**** Data supplied

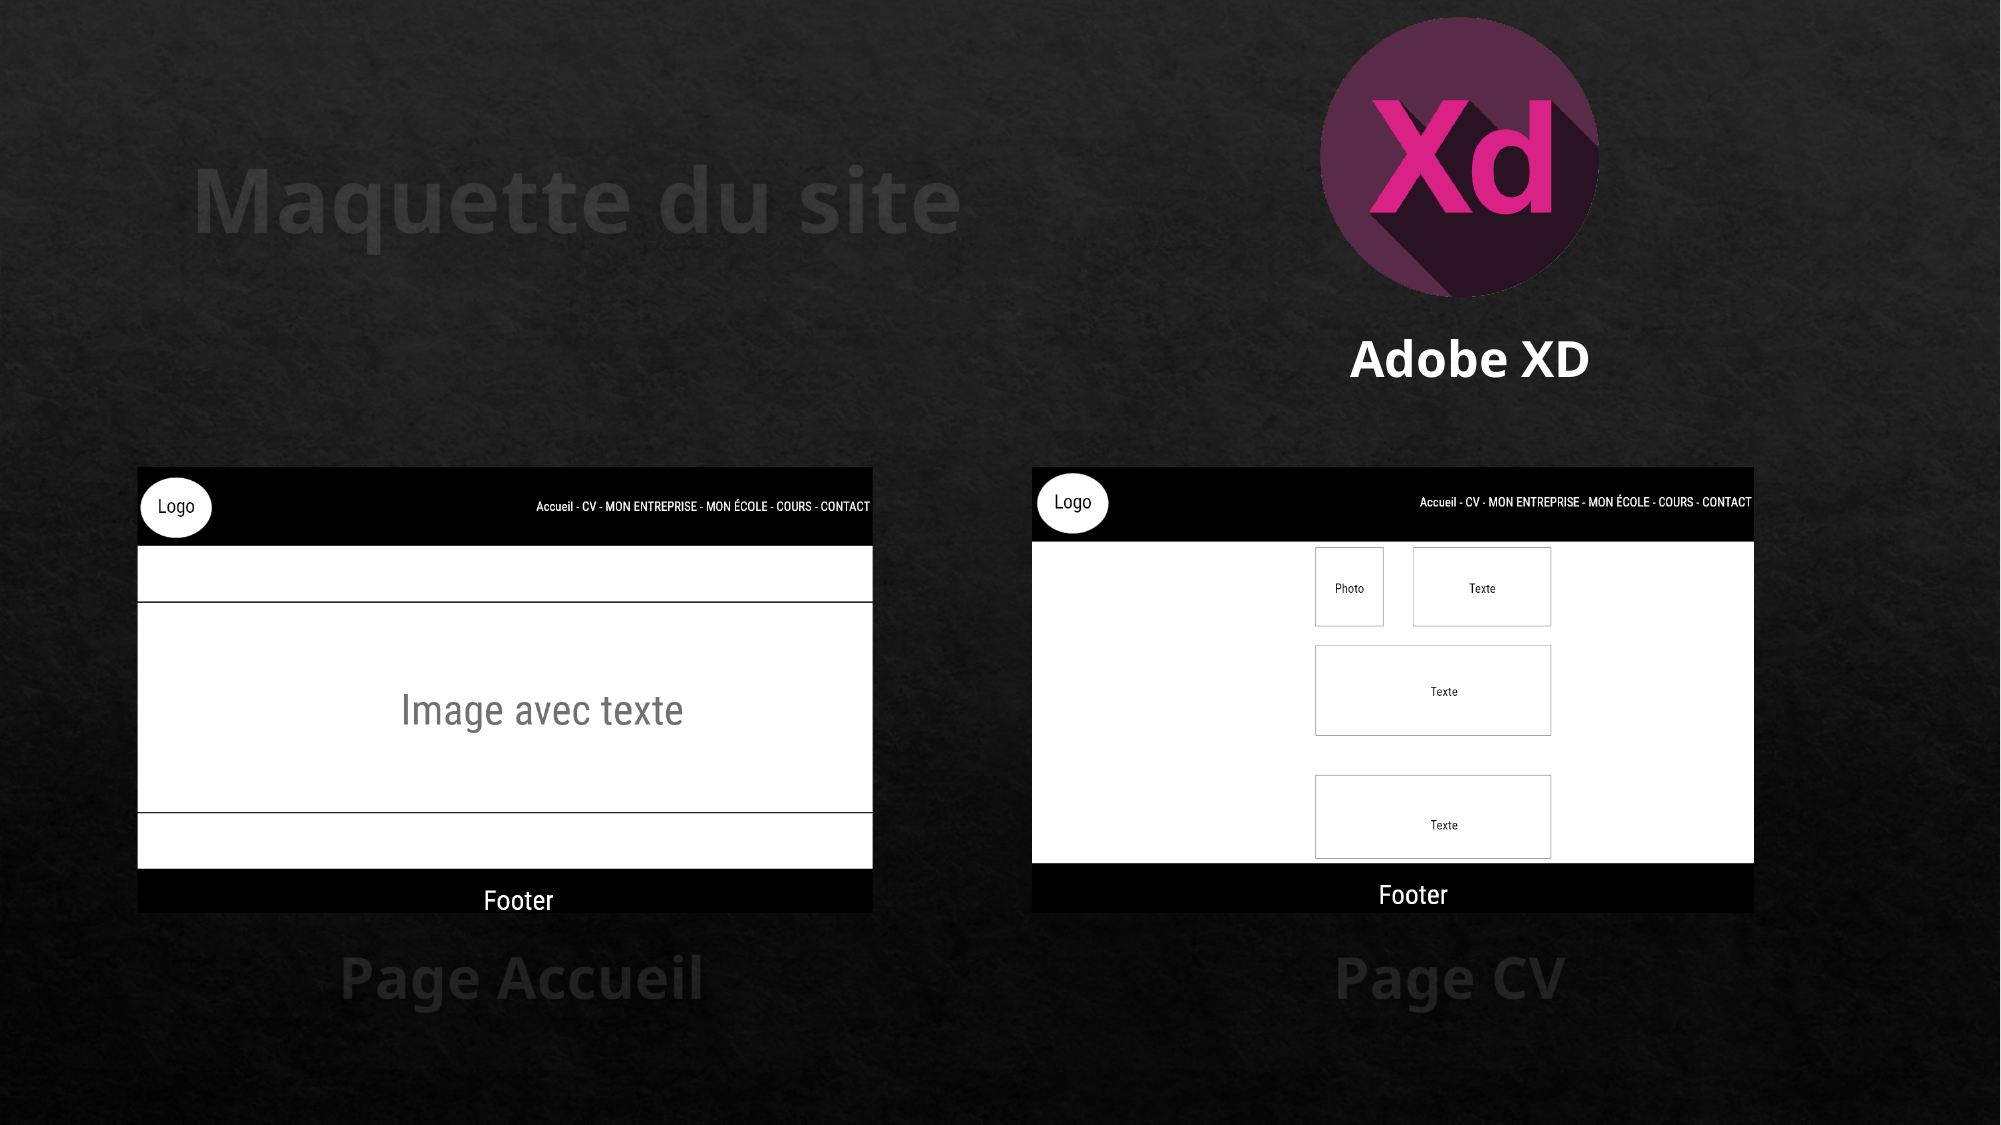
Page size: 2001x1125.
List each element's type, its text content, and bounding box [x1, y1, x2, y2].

picture [1319, 17, 1600, 297]
title Maquette du site [169, 89, 984, 311]
text_box Page CV [1229, 923, 1670, 1019]
picture [1032, 466, 1754, 913]
text_box Page Accueil [301, 923, 742, 1019]
text_box Adobe XD [1335, 320, 1862, 396]
picture [137, 466, 873, 913]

********

#### What is being asked
Set down the data again, exactly, without images.

#### Worked solution
Page size: 2001x1125.
List each element's type, its text content, and bounding box [x1, y1, x2, y2].

picture [1319, 17, 1600, 297]
title Maquette du site [169, 89, 984, 311]
text_box Page CV [1229, 923, 1670, 1019]
picture [1032, 466, 1754, 913]
text_box Page Accueil [301, 923, 742, 1019]
text_box Adobe XD [1335, 320, 1862, 396]
picture [137, 466, 873, 913]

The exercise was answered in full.